It’s the last day of 2018 and most of us are busy making new year resolutions- giving a hard look at ourselves and deciding what to do to improve our lives (or let’s be honest, just improve a few months). Back in the year 1955, Marilyn Monroe, who was already a rising star, wrote a detailed new year resolution to improve her life and craft. Monroe, who was a 29-year-old start at the time, had performed in the movies like Gentlemen Prefer Blondes and How to Marry a Millionaire.
Monroe was just considered as a Hollywood sex symbol at that time. But as Vanity Fair worded it, Marilyn Monroe’s resolutions from 1955 will put yours to shame. In the same year, she was accepted into Lee Strasberg’s prestigious acting studio.
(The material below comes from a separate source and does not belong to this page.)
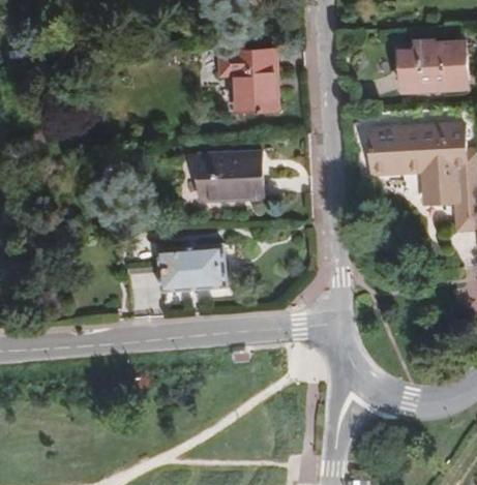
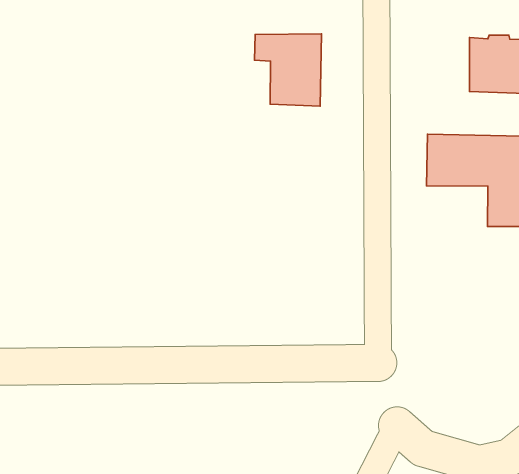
building: [198,154,259,201] -> none
building: [158,249,225,289] -> none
Here is a transcription of the resolutions Monroe wrote herself that year:
Must make effort to do. Must have the discipline to do the following:
z – go to class – my own always – without fail
x – go as often as possible to observe Strassberg’s other private classes
g – never miss actor’s studio sessions
v – work whenever possible – on class assignments – and alwayskeep working on the acting exercises
u – start attending Clurman lectures – also Lee Strassberg’s directors lectures at theater wing – enquire about both
l – keep looking around me – only much more so – observing – but not only myself but others and everything – take things (it) for what they (it’s) are worth
y – must make strong effort to work on current problems and phobias that out of my past has arisen – making much much much more more more more more effort in my analisis. And be there always on time – no excuses for being ever late.

w – if possible – take at least one class at university – in literature –
o – follow RCA thing through.
p – try to find someone to take dancing from – body work (creative)
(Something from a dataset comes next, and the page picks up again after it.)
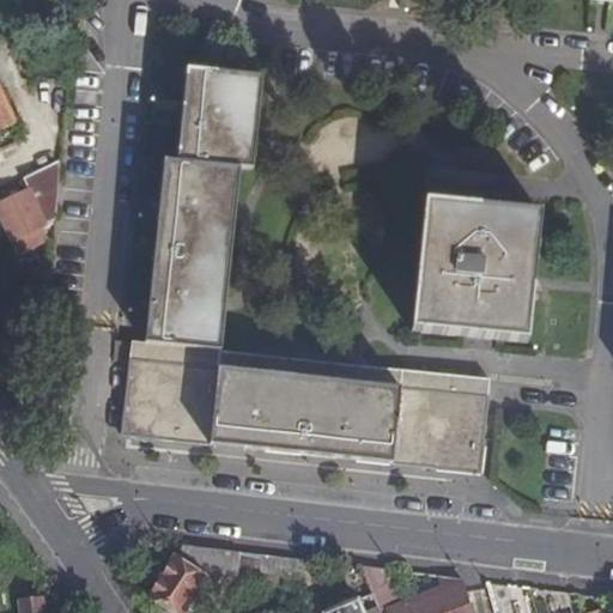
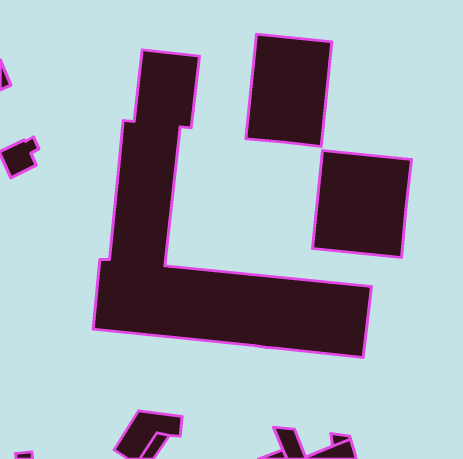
building: none -> [246,34,332,146]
t – take care of my instrument – personally & bodily (exercise)
try to enjoy myself when I can – I’ll be miserable enough as it is.
Monroe’s resolutions are not just mere set of words but the truth that we often don’t accept. The final “I’ll be miserable enough as it is” seems sad but it is the truth that we have to accept as humans that we all are miserable and vulnerable at times and it is completely fine to be.